# What is being asked
Where a line looks odd, keep it as it is and transcribe all the material.

# Exercise materials
◇ ◇ ◇ ◇ ◇ ◇ ◇

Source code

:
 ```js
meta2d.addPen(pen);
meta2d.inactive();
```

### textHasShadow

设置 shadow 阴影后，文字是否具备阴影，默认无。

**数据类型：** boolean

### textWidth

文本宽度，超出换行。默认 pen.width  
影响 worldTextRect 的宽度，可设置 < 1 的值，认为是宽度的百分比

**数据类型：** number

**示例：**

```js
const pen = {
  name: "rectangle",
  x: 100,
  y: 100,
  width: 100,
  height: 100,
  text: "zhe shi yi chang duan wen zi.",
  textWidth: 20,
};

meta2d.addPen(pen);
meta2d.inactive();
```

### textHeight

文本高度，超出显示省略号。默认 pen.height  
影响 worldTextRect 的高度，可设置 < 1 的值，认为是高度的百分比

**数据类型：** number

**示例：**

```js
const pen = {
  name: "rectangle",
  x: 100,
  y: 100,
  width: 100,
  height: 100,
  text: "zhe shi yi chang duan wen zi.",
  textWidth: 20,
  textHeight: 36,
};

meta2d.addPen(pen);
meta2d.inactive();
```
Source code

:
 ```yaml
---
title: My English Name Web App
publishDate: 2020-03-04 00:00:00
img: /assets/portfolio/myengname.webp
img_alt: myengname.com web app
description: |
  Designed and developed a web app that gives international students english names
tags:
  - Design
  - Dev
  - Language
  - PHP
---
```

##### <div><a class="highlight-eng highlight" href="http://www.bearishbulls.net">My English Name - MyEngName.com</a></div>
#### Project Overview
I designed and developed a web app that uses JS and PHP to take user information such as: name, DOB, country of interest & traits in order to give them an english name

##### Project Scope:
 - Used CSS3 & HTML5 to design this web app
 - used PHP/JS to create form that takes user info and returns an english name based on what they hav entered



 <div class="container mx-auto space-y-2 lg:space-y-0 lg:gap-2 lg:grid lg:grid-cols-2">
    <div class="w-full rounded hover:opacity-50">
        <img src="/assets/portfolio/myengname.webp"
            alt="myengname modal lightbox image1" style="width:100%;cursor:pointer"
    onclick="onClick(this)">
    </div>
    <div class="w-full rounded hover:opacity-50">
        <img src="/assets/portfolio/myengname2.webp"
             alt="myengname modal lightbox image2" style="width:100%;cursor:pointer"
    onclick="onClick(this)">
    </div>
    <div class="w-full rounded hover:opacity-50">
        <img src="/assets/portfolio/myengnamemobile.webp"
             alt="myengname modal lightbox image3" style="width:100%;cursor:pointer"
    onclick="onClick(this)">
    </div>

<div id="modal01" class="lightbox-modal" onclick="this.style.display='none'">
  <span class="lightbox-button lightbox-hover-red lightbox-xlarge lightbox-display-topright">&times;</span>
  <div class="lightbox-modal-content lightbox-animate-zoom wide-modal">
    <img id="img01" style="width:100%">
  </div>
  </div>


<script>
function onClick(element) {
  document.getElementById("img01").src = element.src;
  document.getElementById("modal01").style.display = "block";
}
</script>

◇ ◇ ◇ ◇ ◇ ◇ ◇

# Exercise answer
Source code

:
 ```js
meta2d.addPen(pen);
meta2d.inactive();
```

### textHasShadow

设置 shadow 阴影后，文字是否具备阴影，默认无。

**数据类型：** boolean

### textWidth

文本宽度，超出换行。默认 pen.width  
影响 worldTextRect 的宽度，可设置 < 1 的值，认为是宽度的百分比

**数据类型：** number

**示例：**

```js
const pen = {
  name: "rectangle",
  x: 100,
  y: 100,
  width: 100,
  height: 100,
  text: "zhe shi yi chang duan wen zi.",
  textWidth: 20,
};

meta2d.addPen(pen);
meta2d.inactive();
```

### textHeight

文本高度，超出显示省略号。默认 pen.height  
影响 worldTextRect 的高度，可设置 < 1 的值，认为是高度的百分比

**数据类型：** number

**示例：**

```js
const pen = {
  name: "rectangle",
  x: 100,
  y: 100,
  width: 100,
  height: 100,
  text: "zhe shi yi chang duan wen zi.",
  textWidth: 20,
  textHeight: 36,
};

meta2d.addPen(pen);
meta2d.inactive();
```
Source code

:
 ```yaml
---
title: My English Name Web App
publishDate: 2020-03-04 00:00:00
img: /assets/portfolio/myengname.webp
img_alt: myengname.com web app
description: |
  Designed and developed a web app that gives international students english names
tags:
  - Design
  - Dev
  - Language
  - PHP
---
```

##### <div><a class="highlight-eng highlight" href="http://www.bearishbulls.net">My English Name - MyEngName.com</a></div>
#### Project Overview
I designed and developed a web app that uses JS and PHP to take user information such as: name, DOB, country of interest & traits in order to give them an english name

##### Project Scope:
 - Used CSS3 & HTML5 to design this web app
 - used PHP/JS to create form that takes user info and returns an english name based on what they hav entered



 <div class="container mx-auto space-y-2 lg:space-y-0 lg:gap-2 lg:grid lg:grid-cols-2">
    <div class="w-full rounded hover:opacity-50">
        <img src="/assets/portfolio/myengname.webp"
            alt="myengname modal lightbox image1" style="width:100%;cursor:pointer"
    onclick="onClick(this)">
    </div>
    <div class="w-full rounded hover:opacity-50">
        <img src="/assets/portfolio/myengname2.webp"
             alt="myengname modal lightbox image2" style="width:100%;cursor:pointer"
    onclick="onClick(this)">
    </div>
    <div class="w-full rounded hover:opacity-50">
        <img src="/assets/portfolio/myengnamemobile.webp"
             alt="myengname modal lightbox image3" style="width:100%;cursor:pointer"
    onclick="onClick(this)">
    </div>

<div id="modal01" class="lightbox-modal" onclick="this.style.display='none'">
  <span class="lightbox-button lightbox-hover-red lightbox-xlarge lightbox-display-topright">&times;</span>
  <div class="lightbox-modal-content lightbox-animate-zoom wide-modal">
    <img id="img01" style="width:100%">
  </div>
  </div>


<script>
function onClick(element) {
  document.getElementById("img01").src = element.src;
  document.getElementById("modal01").style.display = "block";
}
</script>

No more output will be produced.